J. HABBBLUMMINALLAH DIBUKTIKAN SAAT
MELAKSANAKAN HABBLUM MINANNASS
Orang
yang telah menjadikan jiwanya fitrah, atau telah mampu menjadikan jiwanya jiwa
Muthmainnah yang sesuai dengan kehendak Allah SWT adalah orang yang mampu
melaksanakan Habblumminallah (hubungan secara vertikal) yang tercermin di dalam
Habblumminannass (hubungan secara horizontal) yang pada akhirnya diri,
keluarga, masyarakat, bangsa, negara mampu merasakan buah dari hasil kedekatan
kita kepada Allah SWT melalui fitrah dan melalui jiwa muthmainnah sehingga
keberadaan diri kita di tengah masyarakat bukanlah menjadi beban bagi
masyarakat melainkan berkah bagi masyarakat. Sekarang seperti apakah hubungan
dengan Allah SWT (Habblumminallah) itu?

_DATA YANG DITAMPILKAN_.
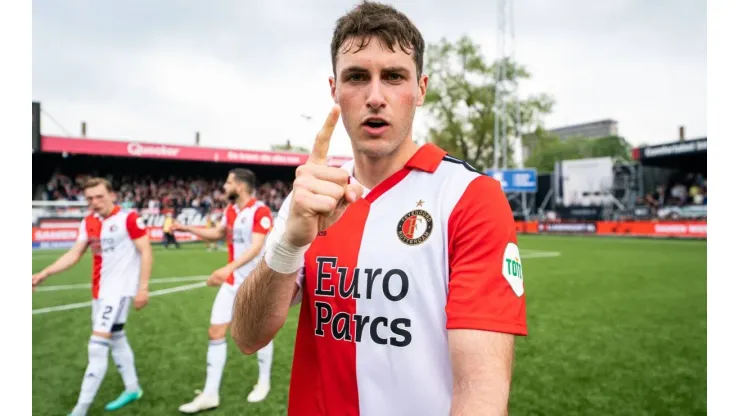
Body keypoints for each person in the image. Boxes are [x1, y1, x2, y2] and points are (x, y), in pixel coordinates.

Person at [230, 2, 528, 415]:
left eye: (393, 76)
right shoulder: (311, 198)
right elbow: (247, 336)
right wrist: (290, 243)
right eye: (356, 77)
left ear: (420, 88)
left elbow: (480, 390)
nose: (374, 97)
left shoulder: (469, 197)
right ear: (334, 89)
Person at [32, 177, 153, 416]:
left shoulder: (128, 218)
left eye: (100, 196)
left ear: (112, 195)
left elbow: (146, 250)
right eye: (90, 198)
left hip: (118, 292)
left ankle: (80, 409)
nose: (95, 202)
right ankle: (133, 388)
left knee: (97, 347)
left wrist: (143, 287)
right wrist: (45, 273)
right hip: (99, 291)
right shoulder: (88, 222)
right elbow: (75, 253)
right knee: (117, 337)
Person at [173, 168, 275, 413]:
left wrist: (226, 267)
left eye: (228, 182)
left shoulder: (260, 211)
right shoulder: (231, 211)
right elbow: (217, 234)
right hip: (232, 282)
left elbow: (257, 246)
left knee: (258, 334)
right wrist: (188, 230)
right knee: (216, 330)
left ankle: (264, 381)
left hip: (256, 282)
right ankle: (210, 393)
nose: (224, 187)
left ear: (240, 186)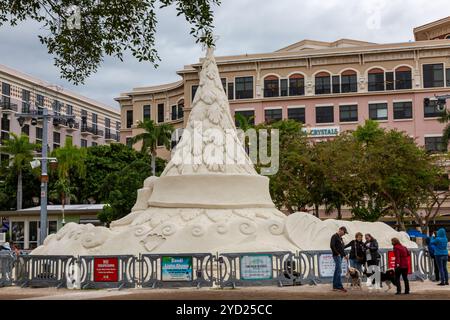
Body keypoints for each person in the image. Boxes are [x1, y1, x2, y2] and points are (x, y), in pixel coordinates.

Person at [330, 226, 349, 292]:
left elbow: (342, 248)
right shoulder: (334, 236)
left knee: (337, 271)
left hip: (339, 256)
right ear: (340, 230)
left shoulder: (340, 238)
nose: (344, 234)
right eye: (344, 232)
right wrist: (337, 253)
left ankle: (335, 286)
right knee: (338, 271)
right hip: (337, 256)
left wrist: (344, 255)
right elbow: (332, 246)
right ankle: (339, 286)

_SOAL A_.
Berdasarkan kutipan dokumen tentang Habblumminallah dan Habblumminannass, jelaskan mengapa keberadaan orang berjiwa muthmainnah di tengah masyarakat menjadi berkah dan bukan beban.
_SOAL B_.
Lanjutkan kutipan dokumen tentang Habblumminallah dan Habblumminannass setelah kalimat terakhirnya.

_JAWABAN A_.
Orang itu mampu melaksanakan Habblumminallah (hubungan vertikal), dan hubungan itu tercermin dalam Habblumminannass (hubungan horizontal). Karena itu, diri, keluarga, masyarakat, bangsa, dan negara dapat merasakan buah kedekatannya kepada Allah SWT melalui fitrah dan jiwa muthmainnah.

_JAWABAN B_.
Hubungan
dengan Allah SWT tidak dapat terjadi begitu saja terjadi, Hubungan dengan Allah
SWT tidak dapat begitu saja terjalin dua arah. Hubungan dengan Allah SWT baru
akan dapat terjadi dan memberikan dampak positif kepada diri kita jika: Kita yang kecil wajib menyelaraskan, wajib
menyerasikan, dan wajib menyeimbangkan dengan kondisi dan keadaan Allah SWT
Yang Maha Besar; Kita yang kecil harus berada di dalam ketentuan Allah SWT Yang
Maha Besar; Kita yang kecil harus sesuai dengan Syarat dan Ketentuan yang
dikehendaki oleh Allah SWT Yang Maha Besar; Kita yang kecil jangan pernah
sekalipun meninggalkan Allah SWT Yang Maha Besar; Kita yang kecil jangan pernah
mencoba mengalahkan Allah SWT Yang Maha Besar; Kita yang kecil jangan pernah sekalipun melecehkan Allah SWT Yang Maha Besar; Kita yang kecil
harus selalu berada di dalam gelombang dan siaran yang sama dengan Allah SWT
Yang Maha Besar.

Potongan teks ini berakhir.